Some of these pictures and descriptions may give away plot details that you might not want to know before watching the film.
Que Viva Mexico Que Viva Mexico Que Viva Mexico
Que Viva Mexico Que Viva Mexico Que Viva Mexico
This pseudo-documentary film was shot in Mexico in 1932 by the great Russian director Sergei Eisenstein who ran out of money and was never able to film everything he needed or edit any of it. The most complete version was edited in 1979 by the only one of the three filmmakers who was still alive. The edit was based on Eisenstein's notes and drawings. The cinematography is outstanding with wonderful depictions of a fiesta where people imitate Spanish conquistadors, a Day of the Dead celebration with people dancing in skull masks and children eating skull candy, penitents with cactus branches tied over their shoulders and pilgrims crawling up the cathedral stairs on their knees at the Day of the Virgin of Guadalupe, a graphic bullfight sequence showing the celebration of animal torture for entertainment. There's also a sequence where a guest of an evil wealthy landowner exercises his right to take any young woman who is the fiance of one of his workers. Outraged, the girl's poor noble peasant worker fiance and his friends steal some guns and fight back until they are captured, tortured, and cruelly slaughtered. This is the sort of revolutionary propaganda that you expect from the Communist filmmaker, but that doesn't mean it seems false.

Early in the movie we see views of tropical Tehuantepec where a Matriarchal system is in place.
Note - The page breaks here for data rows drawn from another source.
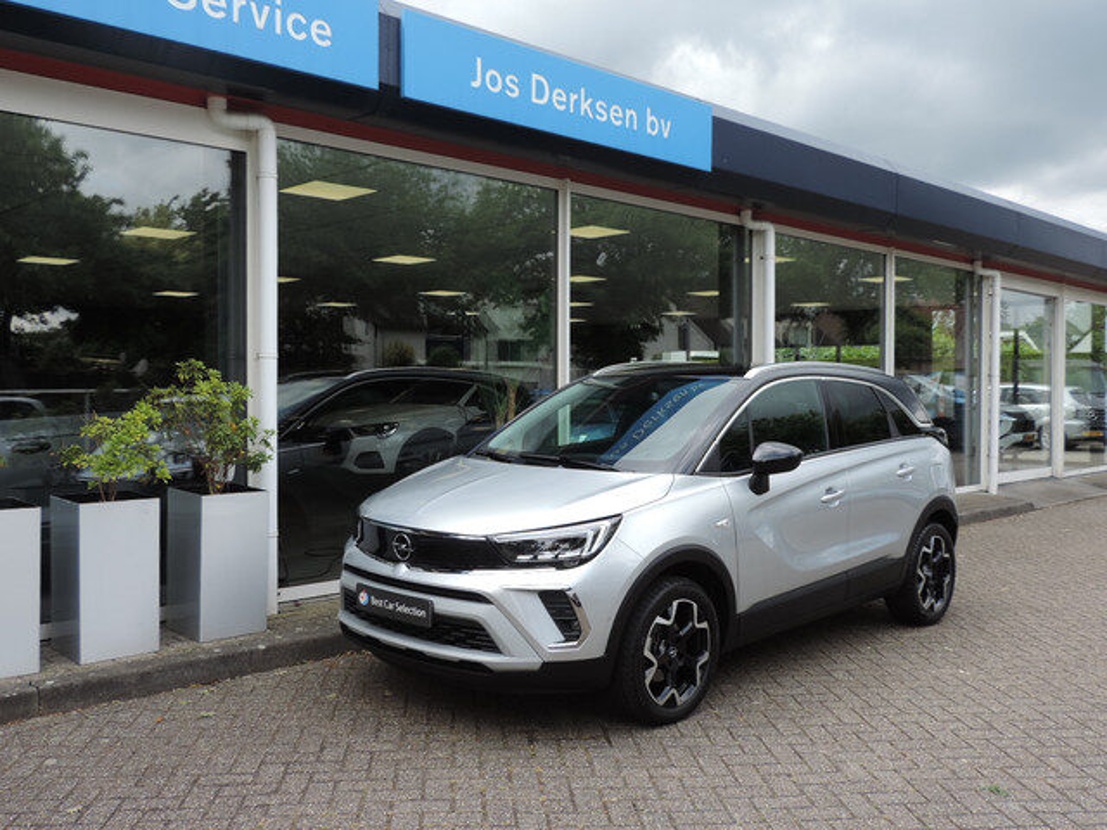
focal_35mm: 33
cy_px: 415
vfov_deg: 42.9
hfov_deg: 55.4
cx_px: 554
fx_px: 1055
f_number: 3.2
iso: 80
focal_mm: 5.8
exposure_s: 1/250
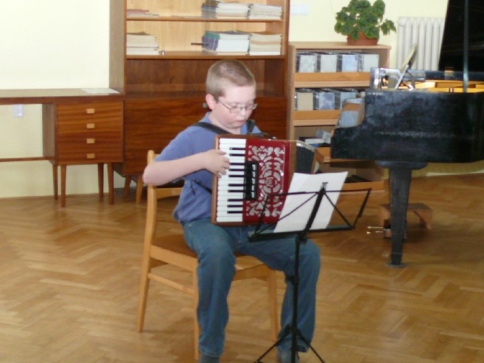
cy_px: 223
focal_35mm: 77
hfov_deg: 25.3
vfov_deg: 19.1
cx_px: 274
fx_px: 1076
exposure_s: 1/30
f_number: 2.8
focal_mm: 9.1
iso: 200
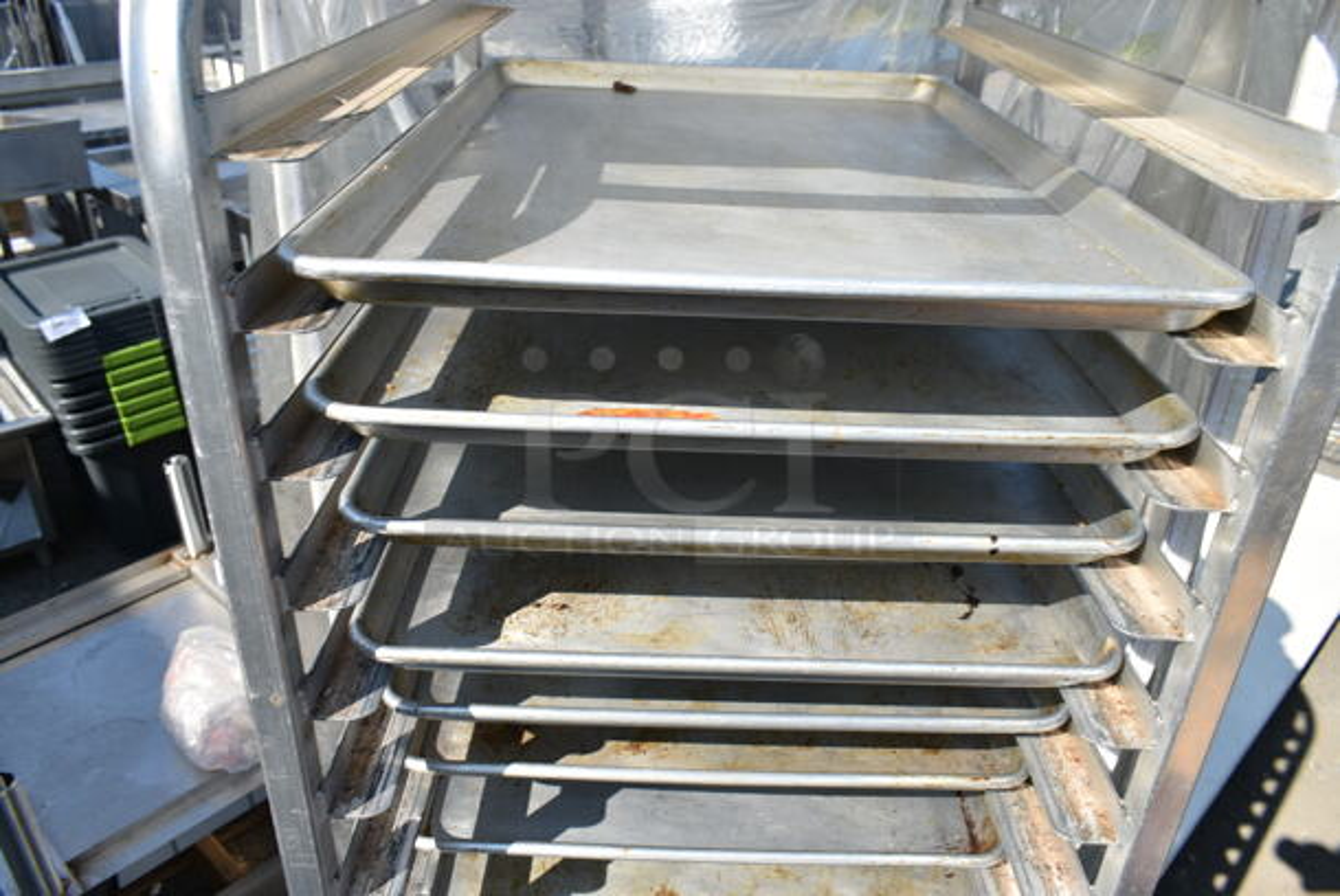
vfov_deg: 48.0
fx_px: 1006
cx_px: 670
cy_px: 448
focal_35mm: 27
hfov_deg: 67.3
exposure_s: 1/200
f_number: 7.1
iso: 100
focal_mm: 18
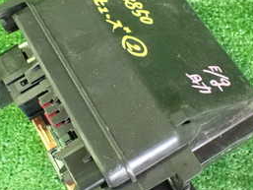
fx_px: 512
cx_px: 119
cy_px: 70
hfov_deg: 27.8
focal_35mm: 70
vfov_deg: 21.0
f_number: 2.3
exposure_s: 1/30
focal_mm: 5.4
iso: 1600
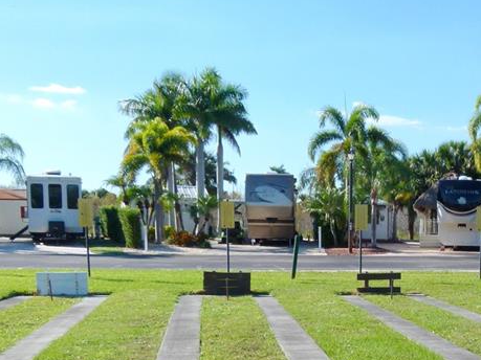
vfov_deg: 24.2
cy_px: 356
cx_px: 418
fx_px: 806
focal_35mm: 58
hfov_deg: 31.9
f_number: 4
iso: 100
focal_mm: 4.7
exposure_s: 1/800
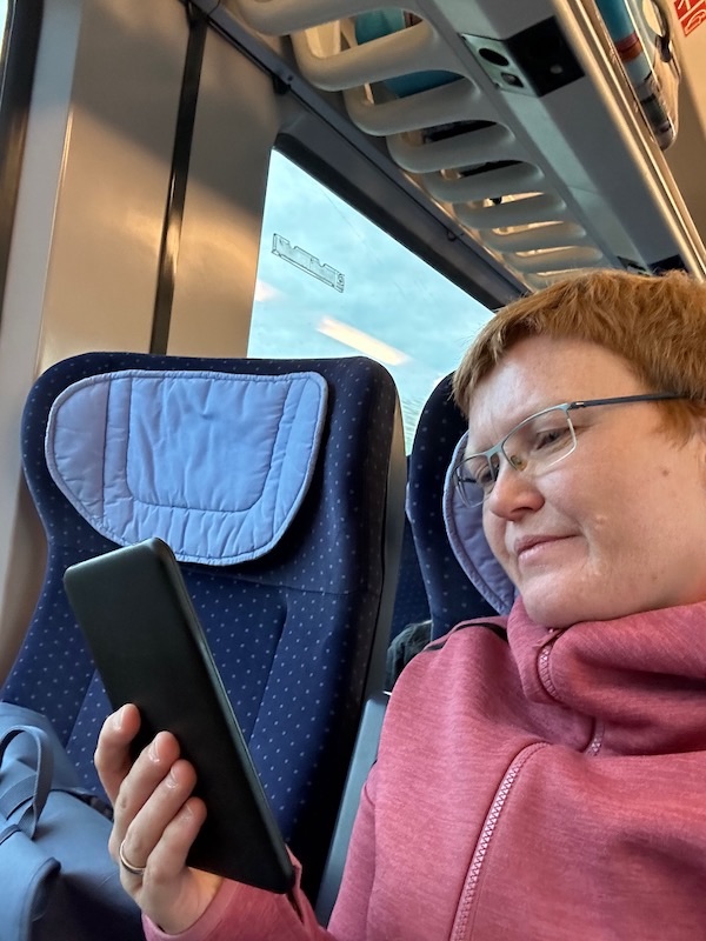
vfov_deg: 60.0
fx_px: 816
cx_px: 353
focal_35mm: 30
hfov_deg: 46.8
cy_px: 470
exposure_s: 1/60
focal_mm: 2.69
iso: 320
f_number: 1.9
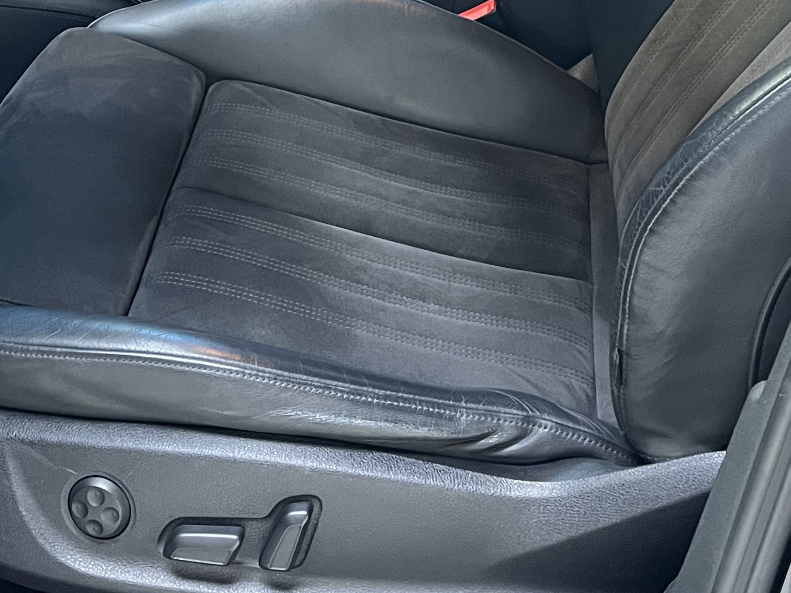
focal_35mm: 71
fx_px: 1622
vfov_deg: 19.5
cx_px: 356
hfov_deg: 27.4
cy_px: -122
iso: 500
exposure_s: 1/50
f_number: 1.6
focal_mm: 5.1
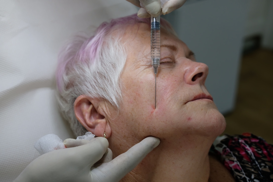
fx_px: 402
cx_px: 136
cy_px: 91
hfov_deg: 37.5
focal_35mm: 53
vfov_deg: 25.5
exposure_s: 1/180
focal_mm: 35
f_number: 4
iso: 400
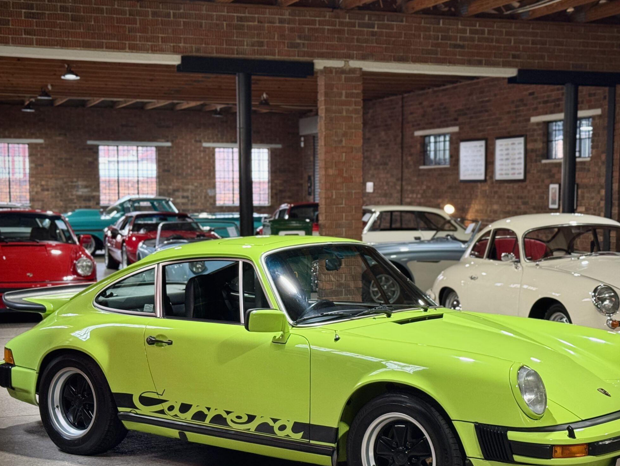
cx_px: 335
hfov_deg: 30.7
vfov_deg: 23.2
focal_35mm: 63
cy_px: 296
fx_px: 1129
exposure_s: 1/50
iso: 160
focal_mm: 6.76
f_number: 1.78
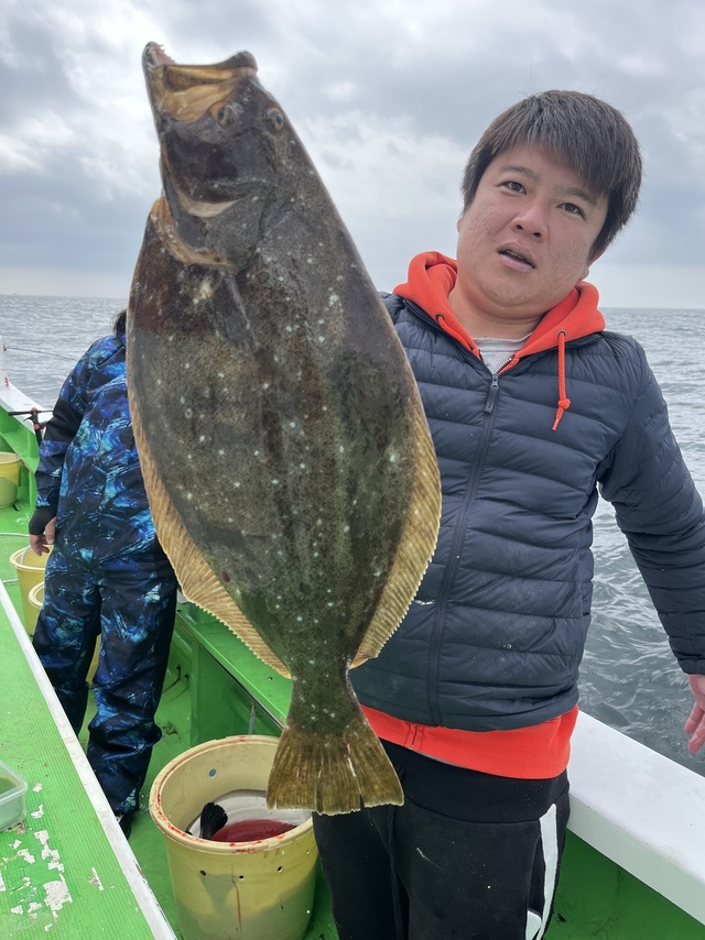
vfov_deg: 67.3
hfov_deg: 53.0
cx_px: 352
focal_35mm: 26
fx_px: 706
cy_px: 470
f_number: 1.6
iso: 50
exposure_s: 1/1056
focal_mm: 5.1
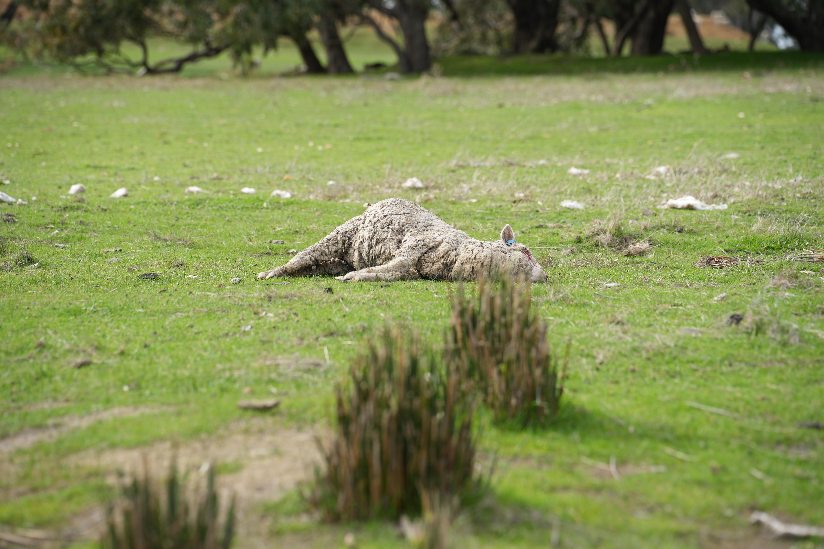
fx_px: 3433
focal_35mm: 150
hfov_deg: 13.7
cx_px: 412
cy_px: 274
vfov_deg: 9.1
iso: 100
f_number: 4.5
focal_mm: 150
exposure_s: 1/200
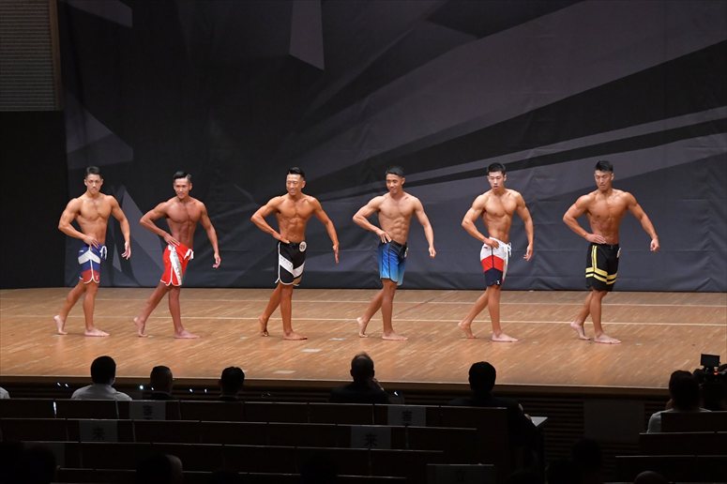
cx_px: 364
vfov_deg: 12.7
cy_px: 242
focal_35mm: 108
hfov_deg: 18.9
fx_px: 2180
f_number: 5.6
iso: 6400
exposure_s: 1/400
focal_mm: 72
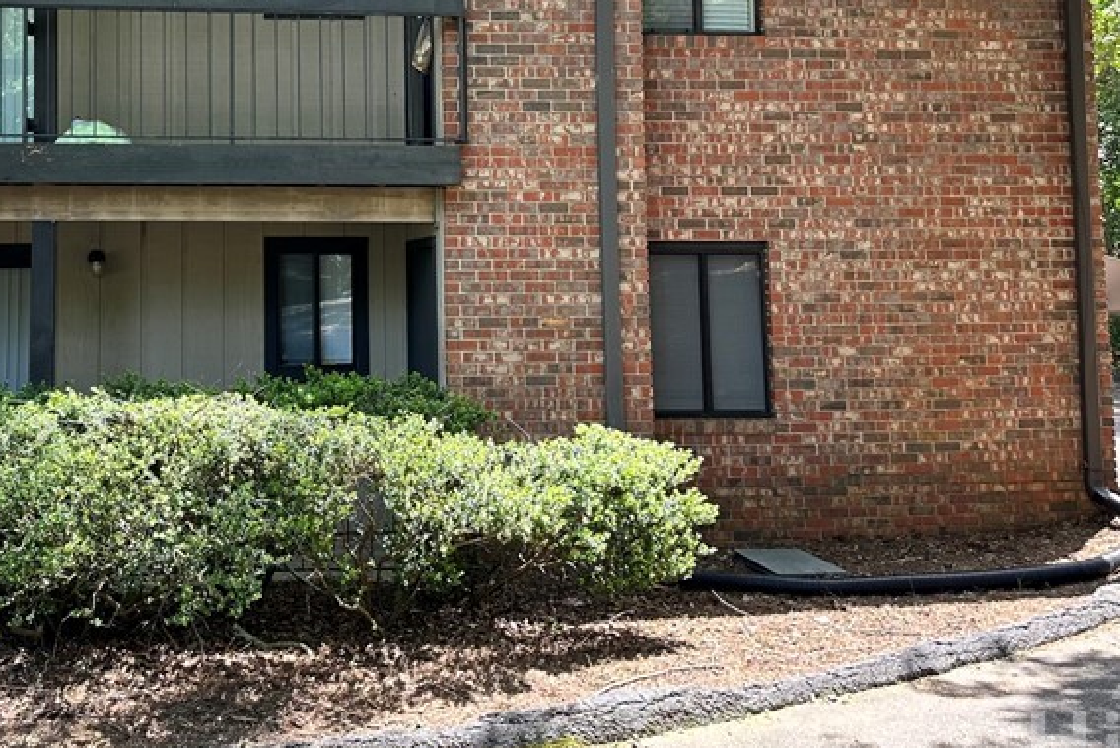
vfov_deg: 29.2
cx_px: 292
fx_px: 1400
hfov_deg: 42.4
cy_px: 142
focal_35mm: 45
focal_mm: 6.86
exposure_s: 1/287
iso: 80
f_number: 1.78
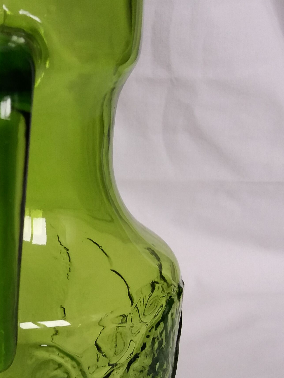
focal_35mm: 67
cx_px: 11
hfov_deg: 21.3
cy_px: 241
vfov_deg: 28.8
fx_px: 733
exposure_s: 1/33
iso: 80
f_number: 1.9
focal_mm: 3.7
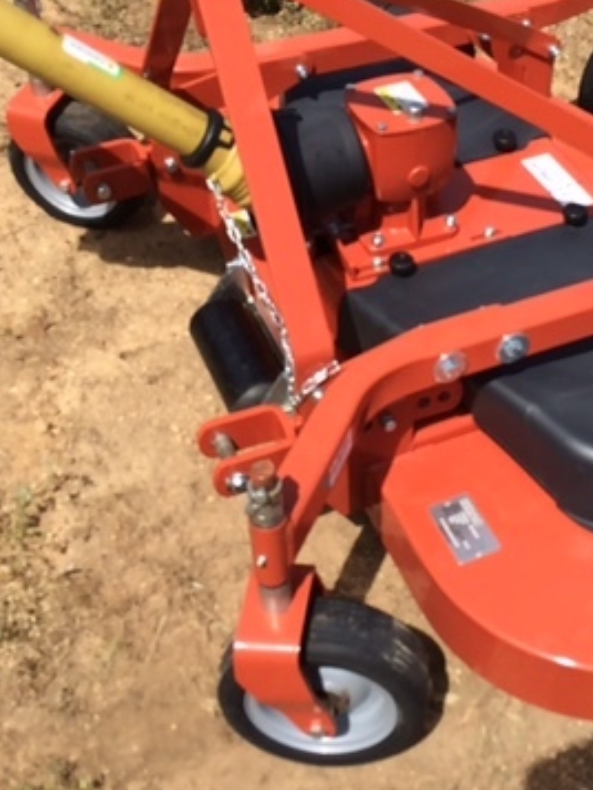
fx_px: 1187
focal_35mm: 52
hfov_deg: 27.6
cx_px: 462
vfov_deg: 36.5
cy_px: 274
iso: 32
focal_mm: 4.15
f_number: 2.2
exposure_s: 1/2128
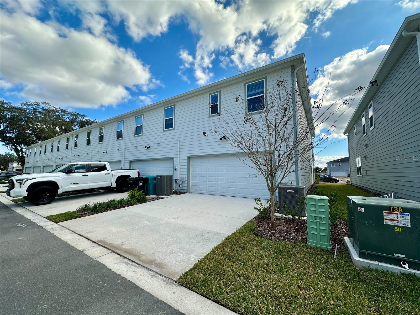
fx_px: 170
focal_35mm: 14
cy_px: 158
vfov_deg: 85.7
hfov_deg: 102.1
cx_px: 210
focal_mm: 2.22
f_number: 2.2
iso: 40
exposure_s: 1/1092
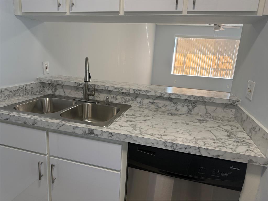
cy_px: 100
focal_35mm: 24
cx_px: 134
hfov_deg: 71.6
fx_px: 186
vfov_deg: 56.8
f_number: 1.78
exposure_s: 1/120
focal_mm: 6.76
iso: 200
We learn that a girl there starts works from an early age until she can earn enough gold coins to make a necklace that will be her dowery. Then she chooses a husband and brings him into their new house. The men seem to lie around in hammocks all day being fed coconut water by women. (Sign me up for some of that.)

To illustrate how girls work for their dowery, we see a market full of women selling fish, fruit, breads, baskets, and other items. One girl is sitting next to a pile of live spiny-tailed iguanas whose legs and mouths are tied up with strings. Some of them are trying to move around, others look half dead. She picks up a large one and strokes it on the side of the head like a pet, but it's obvious the lizards are destined to be roasted or stewed.

The lizards all seem to be Ctenosaura similis - Back Spiny-tailed Iguanas, which are native to that region. Like Green Iguanas, Spiny-tailed Iguanas are a traditional food in Mexico and Central America, known as "chicken of the trees."